Delay-coupled system. (A) PSD for five example nodes and their linear predictions (solid lines). The frequency was normalized by the average intrinsic frequency ${\nu }_0={\omega }_0/\left(2,\pi \right)$. The transmission velocity was $v$ = 0.07 m/s. Inset: distribution of time delays (normalized by ${\nu }_0$). (B) Comparison between variances and covariances obtained using numerical simulations and the linear approximation.
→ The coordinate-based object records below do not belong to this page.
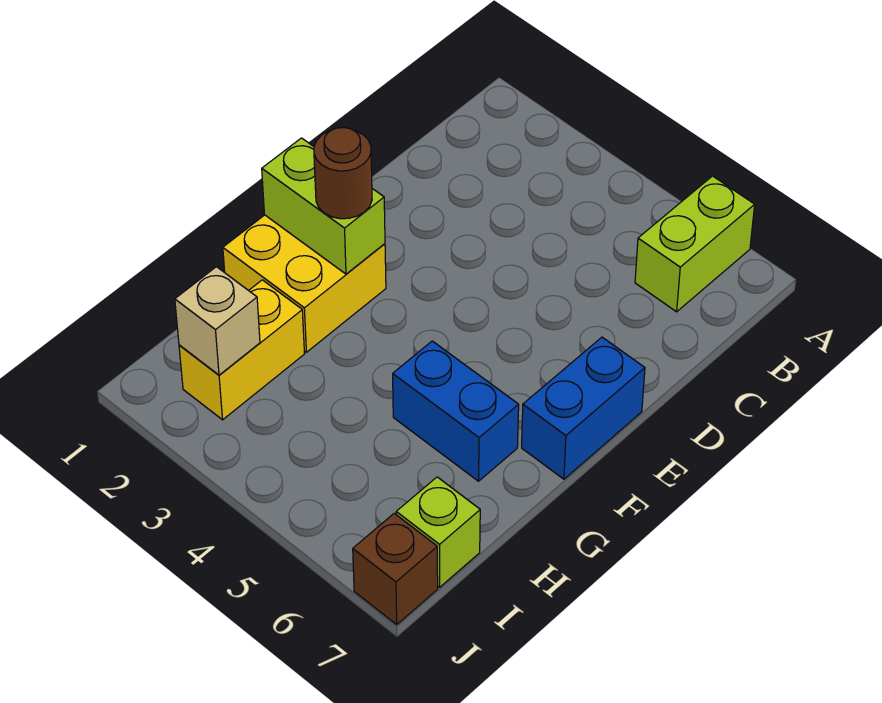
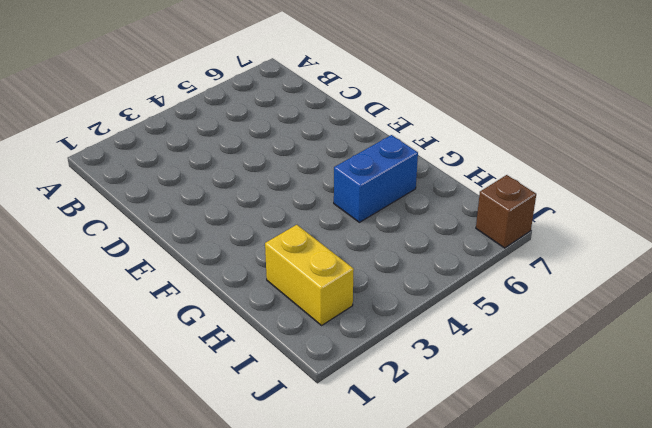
none -> lime brick A6:B6 level 1
none -> blue brick E7:F7 level 1

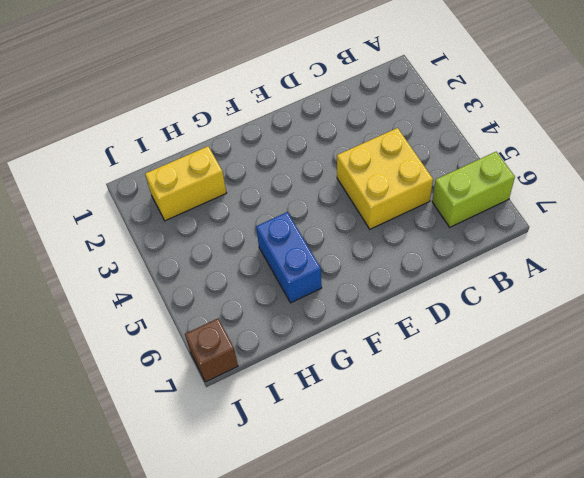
yellow brick C4:D5 level 1 -> yellow brick F1:G2 level 1
none -> blue brick E7:F7 level 1
none -> lime brick I7 level 1

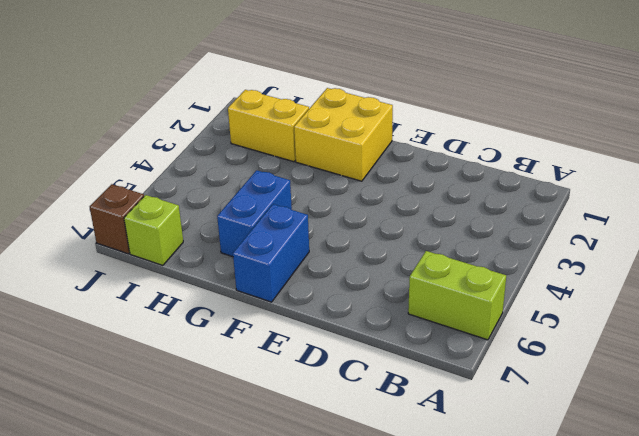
blue brick F6:F7 level 1 -> blue brick E7:F7 level 1
none -> lime brick F1:F2 level 2
none -> tan brick I2 level 2

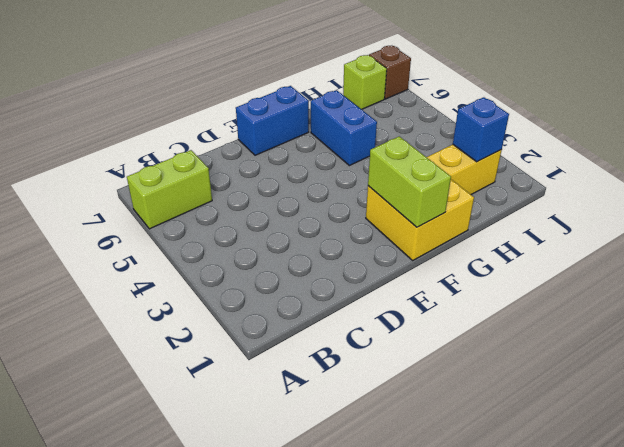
blue brick I2 level 2 -> tan brick I2 level 2
none -> brown round brick F2 level 3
The black line indicates the identity line. Model parameters: $a_0=-1$; $\mathrm{\Delta }a=0.3$; $g=3$; ${\omega }_0=2\pi$; $\mathrm{\Delta }\omega =0.2\times 2\pi$; $\sigma =0.0002$.

Figure 5

FC prediction in parameter space. Correlation between FC matrices obtain from the data and the linearized Hopf model, for varying mean local bifurcation parameter and global coupling. Grey: the origin is unstable, i.e., $\text{Re}\left({\lambda }_{\text{max}}\right)>0$. Between the horizontal line and the grey zone, the nodes can have $a_j>0$ while the origin remains stable. Note the logarithmic scale of the x-axis.